[Task brief]: Where the string "lines" appears in a line of the data, show that line.

[Records to process]:
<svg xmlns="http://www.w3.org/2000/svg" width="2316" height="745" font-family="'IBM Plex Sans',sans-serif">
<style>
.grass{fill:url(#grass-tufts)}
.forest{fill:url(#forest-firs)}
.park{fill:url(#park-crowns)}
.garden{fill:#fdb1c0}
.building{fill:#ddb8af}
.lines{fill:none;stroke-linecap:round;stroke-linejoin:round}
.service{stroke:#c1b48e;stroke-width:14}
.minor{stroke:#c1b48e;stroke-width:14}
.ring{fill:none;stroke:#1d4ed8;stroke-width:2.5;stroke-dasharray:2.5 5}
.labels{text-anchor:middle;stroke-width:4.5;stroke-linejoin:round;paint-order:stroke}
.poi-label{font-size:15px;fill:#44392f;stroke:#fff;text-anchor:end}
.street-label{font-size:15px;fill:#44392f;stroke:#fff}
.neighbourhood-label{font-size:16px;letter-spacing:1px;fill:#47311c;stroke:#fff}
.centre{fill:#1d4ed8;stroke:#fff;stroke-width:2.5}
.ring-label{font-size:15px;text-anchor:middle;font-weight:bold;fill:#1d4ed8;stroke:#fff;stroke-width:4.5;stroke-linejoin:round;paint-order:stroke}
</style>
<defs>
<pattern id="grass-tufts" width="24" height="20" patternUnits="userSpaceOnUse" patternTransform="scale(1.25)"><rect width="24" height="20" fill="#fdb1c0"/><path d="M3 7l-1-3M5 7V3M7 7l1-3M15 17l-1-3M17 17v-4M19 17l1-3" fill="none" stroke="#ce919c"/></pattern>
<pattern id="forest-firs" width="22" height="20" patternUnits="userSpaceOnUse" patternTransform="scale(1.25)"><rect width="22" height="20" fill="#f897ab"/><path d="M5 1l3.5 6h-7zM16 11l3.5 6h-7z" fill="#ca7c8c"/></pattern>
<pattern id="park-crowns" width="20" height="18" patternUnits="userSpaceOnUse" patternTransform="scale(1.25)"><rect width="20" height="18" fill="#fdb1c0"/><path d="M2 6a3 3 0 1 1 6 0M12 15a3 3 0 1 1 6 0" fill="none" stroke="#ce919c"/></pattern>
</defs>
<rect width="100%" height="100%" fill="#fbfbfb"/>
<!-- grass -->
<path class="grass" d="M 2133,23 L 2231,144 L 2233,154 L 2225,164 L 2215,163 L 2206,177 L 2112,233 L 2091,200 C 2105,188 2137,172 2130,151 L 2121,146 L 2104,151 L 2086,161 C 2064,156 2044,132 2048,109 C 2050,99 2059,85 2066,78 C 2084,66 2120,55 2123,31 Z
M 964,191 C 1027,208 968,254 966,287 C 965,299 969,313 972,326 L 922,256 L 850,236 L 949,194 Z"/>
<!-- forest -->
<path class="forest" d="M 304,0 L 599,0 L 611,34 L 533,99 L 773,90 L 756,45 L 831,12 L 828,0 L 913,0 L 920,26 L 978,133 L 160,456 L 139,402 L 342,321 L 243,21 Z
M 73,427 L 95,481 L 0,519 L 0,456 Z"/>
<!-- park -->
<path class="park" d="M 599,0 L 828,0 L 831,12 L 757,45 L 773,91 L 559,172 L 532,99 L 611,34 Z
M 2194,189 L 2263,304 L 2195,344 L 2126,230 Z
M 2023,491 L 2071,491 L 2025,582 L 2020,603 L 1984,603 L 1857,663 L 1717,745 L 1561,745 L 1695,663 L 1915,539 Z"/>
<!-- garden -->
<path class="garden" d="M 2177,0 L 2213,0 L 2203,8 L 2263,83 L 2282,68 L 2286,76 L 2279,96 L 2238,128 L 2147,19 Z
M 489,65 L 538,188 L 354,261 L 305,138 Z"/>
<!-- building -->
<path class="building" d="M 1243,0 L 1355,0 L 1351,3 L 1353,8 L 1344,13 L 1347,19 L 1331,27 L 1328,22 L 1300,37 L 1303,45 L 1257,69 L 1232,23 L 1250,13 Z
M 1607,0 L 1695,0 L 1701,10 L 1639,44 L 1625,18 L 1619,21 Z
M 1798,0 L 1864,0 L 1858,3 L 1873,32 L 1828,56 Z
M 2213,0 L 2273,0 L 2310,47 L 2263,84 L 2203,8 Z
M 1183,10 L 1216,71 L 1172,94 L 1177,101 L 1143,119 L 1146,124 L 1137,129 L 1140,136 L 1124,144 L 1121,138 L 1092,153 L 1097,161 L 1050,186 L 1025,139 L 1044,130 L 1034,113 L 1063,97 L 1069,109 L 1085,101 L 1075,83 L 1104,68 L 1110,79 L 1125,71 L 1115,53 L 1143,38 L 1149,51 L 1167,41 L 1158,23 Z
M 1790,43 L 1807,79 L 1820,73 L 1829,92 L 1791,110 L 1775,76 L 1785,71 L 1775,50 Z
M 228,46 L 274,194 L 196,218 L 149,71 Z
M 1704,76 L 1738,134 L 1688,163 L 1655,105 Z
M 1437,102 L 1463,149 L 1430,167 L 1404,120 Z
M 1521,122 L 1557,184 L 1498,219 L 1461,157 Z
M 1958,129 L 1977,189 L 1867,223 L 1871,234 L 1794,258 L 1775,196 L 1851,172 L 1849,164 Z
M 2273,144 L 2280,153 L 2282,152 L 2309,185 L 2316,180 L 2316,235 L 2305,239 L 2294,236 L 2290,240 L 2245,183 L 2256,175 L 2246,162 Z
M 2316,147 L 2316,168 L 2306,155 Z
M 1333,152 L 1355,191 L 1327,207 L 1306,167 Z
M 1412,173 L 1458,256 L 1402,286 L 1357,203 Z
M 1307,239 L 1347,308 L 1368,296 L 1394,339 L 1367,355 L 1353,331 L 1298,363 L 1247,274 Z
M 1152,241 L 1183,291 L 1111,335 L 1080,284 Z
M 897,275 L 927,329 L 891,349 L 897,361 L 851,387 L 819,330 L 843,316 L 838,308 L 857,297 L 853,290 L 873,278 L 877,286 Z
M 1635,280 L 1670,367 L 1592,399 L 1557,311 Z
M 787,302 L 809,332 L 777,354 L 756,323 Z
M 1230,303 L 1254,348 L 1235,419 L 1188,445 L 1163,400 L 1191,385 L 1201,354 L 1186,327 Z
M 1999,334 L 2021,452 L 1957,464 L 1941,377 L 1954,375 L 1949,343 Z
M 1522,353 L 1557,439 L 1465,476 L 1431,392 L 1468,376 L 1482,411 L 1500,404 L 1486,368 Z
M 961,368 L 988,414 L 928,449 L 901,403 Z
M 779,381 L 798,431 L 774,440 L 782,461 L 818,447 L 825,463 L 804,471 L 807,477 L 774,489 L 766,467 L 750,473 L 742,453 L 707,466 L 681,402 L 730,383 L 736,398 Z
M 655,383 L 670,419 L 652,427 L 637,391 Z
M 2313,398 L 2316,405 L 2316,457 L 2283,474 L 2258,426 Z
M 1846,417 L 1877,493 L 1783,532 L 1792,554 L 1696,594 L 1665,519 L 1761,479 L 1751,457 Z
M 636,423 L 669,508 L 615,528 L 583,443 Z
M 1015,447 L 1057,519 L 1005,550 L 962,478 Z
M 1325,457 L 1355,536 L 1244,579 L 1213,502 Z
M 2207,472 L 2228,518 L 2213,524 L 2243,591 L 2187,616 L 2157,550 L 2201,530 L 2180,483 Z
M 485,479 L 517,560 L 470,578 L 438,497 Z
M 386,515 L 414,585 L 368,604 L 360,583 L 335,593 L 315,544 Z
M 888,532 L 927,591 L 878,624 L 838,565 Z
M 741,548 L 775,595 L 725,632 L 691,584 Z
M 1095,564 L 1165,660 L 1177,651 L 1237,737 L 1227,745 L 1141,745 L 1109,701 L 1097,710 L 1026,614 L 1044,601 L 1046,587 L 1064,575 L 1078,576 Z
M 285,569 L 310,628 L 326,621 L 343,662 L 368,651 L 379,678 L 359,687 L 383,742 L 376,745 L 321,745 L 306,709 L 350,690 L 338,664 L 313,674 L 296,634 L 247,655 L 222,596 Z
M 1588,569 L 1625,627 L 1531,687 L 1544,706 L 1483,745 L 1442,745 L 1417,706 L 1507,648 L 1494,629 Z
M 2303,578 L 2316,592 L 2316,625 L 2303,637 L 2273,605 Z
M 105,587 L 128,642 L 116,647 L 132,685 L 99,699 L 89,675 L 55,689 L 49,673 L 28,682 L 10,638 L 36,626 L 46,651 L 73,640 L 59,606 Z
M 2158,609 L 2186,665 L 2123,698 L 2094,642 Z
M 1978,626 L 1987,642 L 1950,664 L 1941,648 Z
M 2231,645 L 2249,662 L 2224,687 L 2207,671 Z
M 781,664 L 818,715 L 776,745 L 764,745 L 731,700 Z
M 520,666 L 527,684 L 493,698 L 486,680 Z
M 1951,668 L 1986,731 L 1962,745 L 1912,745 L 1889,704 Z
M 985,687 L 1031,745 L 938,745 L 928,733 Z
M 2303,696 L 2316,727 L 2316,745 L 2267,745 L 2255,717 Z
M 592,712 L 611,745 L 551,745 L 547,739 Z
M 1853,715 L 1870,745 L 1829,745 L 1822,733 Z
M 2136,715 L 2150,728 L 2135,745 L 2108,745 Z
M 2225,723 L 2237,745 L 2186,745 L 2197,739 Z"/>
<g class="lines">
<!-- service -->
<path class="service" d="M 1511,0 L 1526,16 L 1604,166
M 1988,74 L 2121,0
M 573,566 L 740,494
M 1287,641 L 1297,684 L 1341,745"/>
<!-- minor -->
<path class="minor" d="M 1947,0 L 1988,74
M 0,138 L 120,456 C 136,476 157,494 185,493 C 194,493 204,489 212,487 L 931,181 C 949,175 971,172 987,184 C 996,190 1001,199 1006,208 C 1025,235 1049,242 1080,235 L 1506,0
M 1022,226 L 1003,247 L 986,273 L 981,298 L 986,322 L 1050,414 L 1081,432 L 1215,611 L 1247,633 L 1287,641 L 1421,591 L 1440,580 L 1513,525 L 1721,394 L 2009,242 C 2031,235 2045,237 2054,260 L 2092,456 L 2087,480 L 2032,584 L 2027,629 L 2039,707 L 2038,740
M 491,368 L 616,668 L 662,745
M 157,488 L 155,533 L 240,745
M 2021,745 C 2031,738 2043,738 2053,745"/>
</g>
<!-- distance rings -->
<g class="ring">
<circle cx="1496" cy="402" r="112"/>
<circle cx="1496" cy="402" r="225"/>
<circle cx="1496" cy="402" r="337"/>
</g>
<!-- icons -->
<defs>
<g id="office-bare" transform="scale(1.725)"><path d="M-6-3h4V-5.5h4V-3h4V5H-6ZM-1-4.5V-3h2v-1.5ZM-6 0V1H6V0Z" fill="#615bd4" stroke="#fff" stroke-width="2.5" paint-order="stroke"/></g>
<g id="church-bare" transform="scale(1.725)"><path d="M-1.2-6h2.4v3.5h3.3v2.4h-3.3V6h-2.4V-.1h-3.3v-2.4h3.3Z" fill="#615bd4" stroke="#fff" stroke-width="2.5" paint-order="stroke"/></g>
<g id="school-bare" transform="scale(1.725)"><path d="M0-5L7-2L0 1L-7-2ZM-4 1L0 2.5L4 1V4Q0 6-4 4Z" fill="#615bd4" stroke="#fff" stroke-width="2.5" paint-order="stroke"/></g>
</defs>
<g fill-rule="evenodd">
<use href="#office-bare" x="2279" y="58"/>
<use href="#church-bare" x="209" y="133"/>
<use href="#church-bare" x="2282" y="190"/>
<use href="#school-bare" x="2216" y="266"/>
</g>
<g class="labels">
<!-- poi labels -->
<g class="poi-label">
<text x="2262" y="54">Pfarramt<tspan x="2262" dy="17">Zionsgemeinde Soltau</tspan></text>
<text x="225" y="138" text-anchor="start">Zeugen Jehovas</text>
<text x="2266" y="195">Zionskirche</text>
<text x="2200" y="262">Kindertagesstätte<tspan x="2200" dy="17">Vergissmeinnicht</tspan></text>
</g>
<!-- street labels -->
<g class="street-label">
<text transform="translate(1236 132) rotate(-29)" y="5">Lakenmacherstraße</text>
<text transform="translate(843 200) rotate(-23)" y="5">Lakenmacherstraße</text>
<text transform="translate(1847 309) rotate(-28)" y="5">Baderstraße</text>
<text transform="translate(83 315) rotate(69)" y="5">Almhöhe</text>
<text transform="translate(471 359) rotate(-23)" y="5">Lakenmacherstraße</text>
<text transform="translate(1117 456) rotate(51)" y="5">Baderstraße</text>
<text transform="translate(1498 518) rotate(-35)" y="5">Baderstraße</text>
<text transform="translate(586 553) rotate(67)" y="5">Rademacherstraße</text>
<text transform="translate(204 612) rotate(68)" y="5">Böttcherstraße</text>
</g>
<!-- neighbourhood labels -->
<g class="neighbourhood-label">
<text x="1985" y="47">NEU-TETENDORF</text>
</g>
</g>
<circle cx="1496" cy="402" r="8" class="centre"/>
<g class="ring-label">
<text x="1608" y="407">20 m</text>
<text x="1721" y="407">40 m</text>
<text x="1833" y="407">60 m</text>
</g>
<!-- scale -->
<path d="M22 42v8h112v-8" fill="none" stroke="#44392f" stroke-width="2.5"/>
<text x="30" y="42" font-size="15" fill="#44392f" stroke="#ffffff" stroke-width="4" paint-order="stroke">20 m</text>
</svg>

[Completed exercise]:
.lines{fill:none;stroke-linecap:round;stroke-linejoin:round}
<g class="lines">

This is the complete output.